### EXERCISE GOAL
Pick up the article comparing Instacast with Apple's Podcasts app and continue it from its final sentence.

### DOCUMENT SECTION
◇ ◇ ◇ ◇ ◇
Apple’s own podcast app beats Instacast and Downcast at their own game

After nearly two years of being a loyal Instacast user for managing my podcasts, I just deleted the app. Instacast has “upgraded” itself again and in the process eliminated its most useful features.  And Apple’s once inferior Podcasts app has finally come into its own.

When I first started using Instacast, Apple had no podcast subscription options other than syncing with iTunes or downloading individual episodes by hand.  Instacast was a revelation in that it managed subscriptions directly on the phone, completely eliminating the need to hook my iPhone up to my computer every day.

At first Instacast took some getting used to, but what I most disliked about it soon became my favorite feature. Rather than allowing you to build your own custom playlists, it insisted on managing them for you with “smart playlists” that would automatically update as new episodes were loaded. While you couldn’t change the order of the playlist, you could change the order of the subscriptions themselves, and the smart playlist would order podcasts based on that.

To my surprise, this worked out well, since it could automatically match my own hierarchy of preferred podcasts.  I don’t want to just listen to whatever is oldest or newest.  There are podcasts I want to listen to as soon as they come out, like On The Media for its insightful news analysis. Then there are daily podcasts like NPR Story of the Day or Marketplace Tech Report, which I want to listen to each day as soon as they come out (assuming I’ve finished that week’s episode of On The Media, of course).  Then there are weekly shows I want to listen as time allows (This American Life, Wait Wait Don’t Tell Me), and finally more rarely published shows that I will listen to when my main shows are exhausted (Freakonomics Radio, RadioLab, The Truth).

Instacast allowed me to replicate this automatically, with preferred shows automatically jumping in ahead of less important ones. I could occasionally tweak the order of the subscriptions to fine tune what came next, but in general all I had to do was open the app once a day to download new shows, and Instacast did the rest automatically.

A few months into my using Instacast, Apple finally rolled out their own Podcasts app.  I took a look and quickly recognized it as inferior.  It had no playlist ability at all, and you had limited control over what subscriptions would be downloaded versus streamed. Everyone panned it, and I stuck with Instacast.

Then, last year, Instacast upgraded. The author finally accepted that users wanted to create their own playlists, so he changed the interface around to support it. This was good, in theory, but you had to select episodes in order of how recently they were added, rather than by subscription. They were all jumbled together, and I couldn’t sort it out by my preferred listening hierarchy.  With great difficulty, I found the old “sort by podcast subscription order” option inside a hidden menu (you had to hold your finger down on the smart playlist to pull up a secret screen), so I stuck with Instacast.
◇ ◇ ◇ ◇ ◇
### RECORDS SUPPLIED

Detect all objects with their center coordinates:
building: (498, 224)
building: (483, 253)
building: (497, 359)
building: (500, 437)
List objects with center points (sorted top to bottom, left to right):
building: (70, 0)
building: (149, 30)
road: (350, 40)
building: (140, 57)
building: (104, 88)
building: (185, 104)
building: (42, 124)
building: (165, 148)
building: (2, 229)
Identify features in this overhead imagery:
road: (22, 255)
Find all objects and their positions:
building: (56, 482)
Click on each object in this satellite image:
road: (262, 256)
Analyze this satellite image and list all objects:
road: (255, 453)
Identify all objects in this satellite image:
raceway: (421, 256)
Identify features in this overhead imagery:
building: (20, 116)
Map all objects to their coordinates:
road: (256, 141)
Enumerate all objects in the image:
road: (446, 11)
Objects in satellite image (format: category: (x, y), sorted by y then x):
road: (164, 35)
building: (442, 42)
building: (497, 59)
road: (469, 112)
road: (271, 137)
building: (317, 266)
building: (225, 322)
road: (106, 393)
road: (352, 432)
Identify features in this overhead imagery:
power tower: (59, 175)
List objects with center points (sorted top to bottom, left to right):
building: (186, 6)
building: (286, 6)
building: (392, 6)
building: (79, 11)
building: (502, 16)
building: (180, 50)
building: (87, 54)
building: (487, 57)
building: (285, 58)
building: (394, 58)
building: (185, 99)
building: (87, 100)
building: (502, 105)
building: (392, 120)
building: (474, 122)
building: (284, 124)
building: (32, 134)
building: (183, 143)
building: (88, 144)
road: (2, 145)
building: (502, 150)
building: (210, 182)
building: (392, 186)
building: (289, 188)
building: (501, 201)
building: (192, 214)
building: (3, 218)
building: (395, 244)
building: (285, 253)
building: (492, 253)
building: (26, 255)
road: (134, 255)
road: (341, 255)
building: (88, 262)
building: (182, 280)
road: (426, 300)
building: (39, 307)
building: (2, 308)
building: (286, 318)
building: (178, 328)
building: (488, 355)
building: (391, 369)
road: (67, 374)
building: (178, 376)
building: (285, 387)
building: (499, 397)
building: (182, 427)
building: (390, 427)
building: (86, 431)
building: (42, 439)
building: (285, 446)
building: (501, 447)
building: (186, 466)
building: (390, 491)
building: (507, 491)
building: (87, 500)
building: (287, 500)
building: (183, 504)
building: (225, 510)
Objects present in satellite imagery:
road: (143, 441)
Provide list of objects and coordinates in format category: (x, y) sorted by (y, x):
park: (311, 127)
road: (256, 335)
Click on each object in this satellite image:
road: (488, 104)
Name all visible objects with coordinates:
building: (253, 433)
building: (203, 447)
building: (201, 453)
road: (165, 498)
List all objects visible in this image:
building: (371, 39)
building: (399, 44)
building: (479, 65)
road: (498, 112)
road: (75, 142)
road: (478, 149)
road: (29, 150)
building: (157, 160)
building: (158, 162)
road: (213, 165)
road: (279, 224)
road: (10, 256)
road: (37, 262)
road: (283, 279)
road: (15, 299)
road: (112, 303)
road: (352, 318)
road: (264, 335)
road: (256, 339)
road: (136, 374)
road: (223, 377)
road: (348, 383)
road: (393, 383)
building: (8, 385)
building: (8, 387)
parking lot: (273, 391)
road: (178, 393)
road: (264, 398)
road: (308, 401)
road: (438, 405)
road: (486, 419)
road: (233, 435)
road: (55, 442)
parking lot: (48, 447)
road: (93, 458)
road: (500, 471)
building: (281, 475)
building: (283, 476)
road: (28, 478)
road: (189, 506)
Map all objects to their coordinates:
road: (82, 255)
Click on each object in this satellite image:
◇ ◇ ◇ ◇ ◇
### THE ANSWER
Now, with iOS 7, Instacast has “upgraded” again, with disastrous results. I quickly discovered that when one podcast finished playing the next one no longer started automatically. With great difficulty, I figured out that the author had completely disabled automatic playback. If you wanted to listen to a series of shows, you had to add podcasts individually to the “Play Next” list. What is the point of the smart playlist if you have to do this manually? And even worse, they *still* wouldn’t play back.  All I wanted to get in the car, hit the go button, and have my podcasts play back in my preferred order – why was this so hard?

I couldn’t figure out what I was doing wrong.  I was sure there was some way to fix it, but it wasn’t intuitive. At this point, I was sick of Instacast’s confusing interface decisions and decided to explore other podcasting apps.

First I looked at Downcast, paying $2.99 for the privilege of trying it out, but I quickly found it had no real smart playlist option either.  It had the ability to manually set a “priority” for a podcast between 1 and 5, but this was cumbersome to set up and did not have enough range for me to sort list of 15-20 subscriptions.

Then, I looked at Apple’s podcast app again, and found that it had come a long way. They had added playlists, included smart “stations” like one for unplayed episodes.  This playlist had an easy to access settings menu, which included a sort order of “My Podcasts”, which replicated the old Instacast sorting functionality I missed so much.

Clear, easy to manage smart playlist settings

Clear, easy to manage smart playlist settings

They also had fixed options to control the playback order of individual subscriptions (newest versus oldest) and which episodes to downloaded. And they had a whole slew of features that I wished Instacast had, like the ability to maintain podcasts in the list without having them automatically download new episodes.  This way, if I am going on a long trip and want some extra podcasts to listen to, I can download them without having to actually subscribe.

Apple had looked at the competition and copied the best features into their own app. Meanwhile, Instacast had focused on obscure use cases from “power users” who want to do fancy things like sync podcasts across devices. They left “normal but heavy users” like me behind by getting rid of the features that made it simple and automatic.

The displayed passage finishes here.